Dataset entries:
# # # #
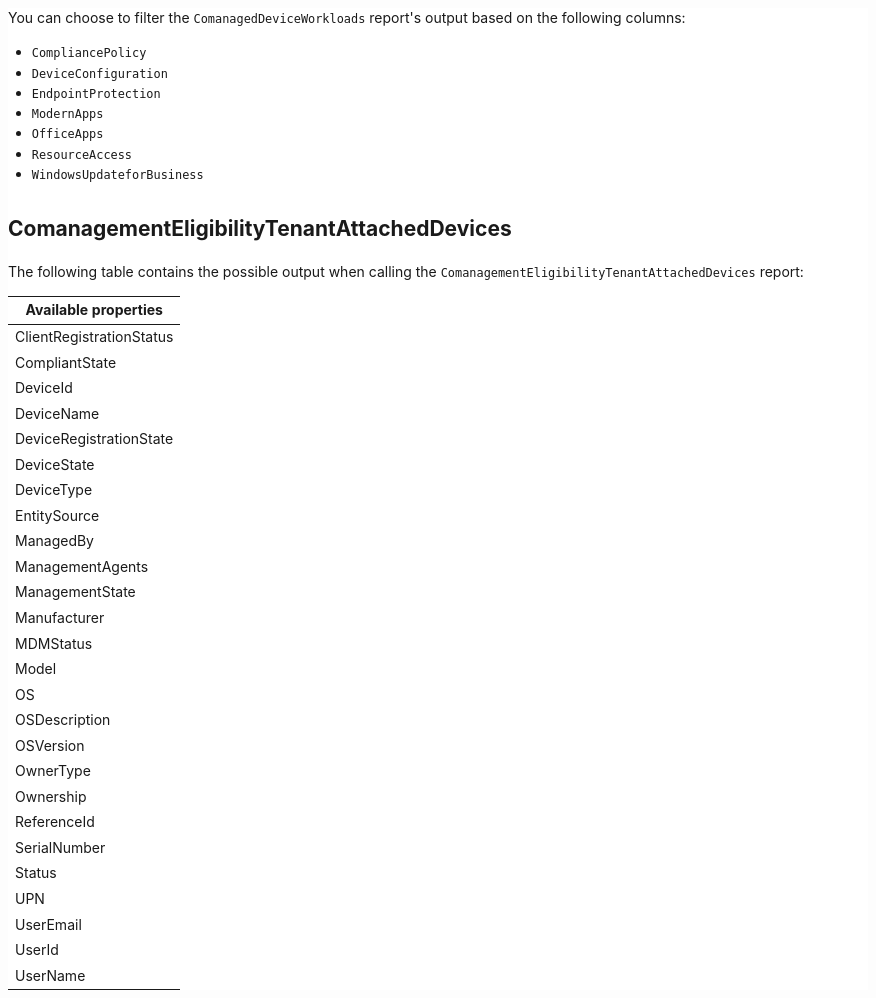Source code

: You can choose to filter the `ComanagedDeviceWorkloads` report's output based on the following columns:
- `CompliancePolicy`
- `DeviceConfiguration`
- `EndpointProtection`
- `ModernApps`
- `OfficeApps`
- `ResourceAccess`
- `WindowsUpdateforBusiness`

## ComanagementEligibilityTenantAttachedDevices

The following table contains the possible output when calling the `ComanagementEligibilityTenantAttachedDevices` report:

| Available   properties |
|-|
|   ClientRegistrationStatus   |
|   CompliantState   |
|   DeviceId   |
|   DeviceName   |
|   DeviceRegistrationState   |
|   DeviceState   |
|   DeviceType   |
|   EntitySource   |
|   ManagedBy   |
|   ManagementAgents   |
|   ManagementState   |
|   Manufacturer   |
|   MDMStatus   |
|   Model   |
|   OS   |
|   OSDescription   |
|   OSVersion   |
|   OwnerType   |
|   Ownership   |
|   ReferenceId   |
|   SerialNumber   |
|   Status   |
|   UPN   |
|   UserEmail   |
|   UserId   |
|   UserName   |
# # # #
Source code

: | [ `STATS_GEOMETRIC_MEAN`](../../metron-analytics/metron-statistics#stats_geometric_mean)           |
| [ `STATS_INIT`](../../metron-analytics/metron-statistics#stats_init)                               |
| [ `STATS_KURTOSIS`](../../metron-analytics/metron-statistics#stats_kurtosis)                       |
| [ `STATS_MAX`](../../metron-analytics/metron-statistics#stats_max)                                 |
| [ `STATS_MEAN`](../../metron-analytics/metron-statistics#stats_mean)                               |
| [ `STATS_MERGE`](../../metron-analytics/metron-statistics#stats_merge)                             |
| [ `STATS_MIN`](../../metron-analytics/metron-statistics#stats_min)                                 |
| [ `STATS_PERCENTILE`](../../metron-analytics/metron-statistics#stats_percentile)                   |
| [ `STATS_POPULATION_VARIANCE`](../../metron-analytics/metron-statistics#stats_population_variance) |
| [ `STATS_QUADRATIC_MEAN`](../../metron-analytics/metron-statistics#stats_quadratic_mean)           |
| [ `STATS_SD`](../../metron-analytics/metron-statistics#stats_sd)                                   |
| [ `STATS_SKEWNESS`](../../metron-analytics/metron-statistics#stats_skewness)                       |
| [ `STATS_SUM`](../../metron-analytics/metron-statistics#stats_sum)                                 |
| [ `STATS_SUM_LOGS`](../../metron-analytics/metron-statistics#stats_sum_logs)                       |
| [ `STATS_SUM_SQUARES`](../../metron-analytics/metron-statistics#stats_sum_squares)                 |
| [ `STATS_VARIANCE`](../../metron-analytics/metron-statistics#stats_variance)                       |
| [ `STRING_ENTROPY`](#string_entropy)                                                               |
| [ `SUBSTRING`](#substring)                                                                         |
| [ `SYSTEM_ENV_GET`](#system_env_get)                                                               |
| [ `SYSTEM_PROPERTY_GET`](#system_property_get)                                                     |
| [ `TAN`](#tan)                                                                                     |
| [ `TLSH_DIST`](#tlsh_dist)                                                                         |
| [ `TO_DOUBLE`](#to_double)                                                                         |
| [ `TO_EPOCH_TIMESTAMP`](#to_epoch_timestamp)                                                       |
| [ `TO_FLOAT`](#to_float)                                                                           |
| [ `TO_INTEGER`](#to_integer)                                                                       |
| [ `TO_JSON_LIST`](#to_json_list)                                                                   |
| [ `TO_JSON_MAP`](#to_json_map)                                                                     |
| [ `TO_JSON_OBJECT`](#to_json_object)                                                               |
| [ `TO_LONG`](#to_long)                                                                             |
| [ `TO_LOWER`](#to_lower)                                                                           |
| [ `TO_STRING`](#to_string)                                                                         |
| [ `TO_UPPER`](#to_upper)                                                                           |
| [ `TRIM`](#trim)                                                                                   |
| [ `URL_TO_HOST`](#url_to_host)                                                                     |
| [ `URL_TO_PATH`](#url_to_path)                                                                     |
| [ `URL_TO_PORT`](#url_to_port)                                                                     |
# # # #
TASK INSTRUCTIONS: Scan the records above for the string "output", then copy each line where it turns up.

ANSWER BOX:
: You can choose to filter the `ComanagedDeviceWorkloads` report's output based on the following columns:
The following table contains the possible output when calling the `ComanagementEligibilityTenantAttachedDevices` report:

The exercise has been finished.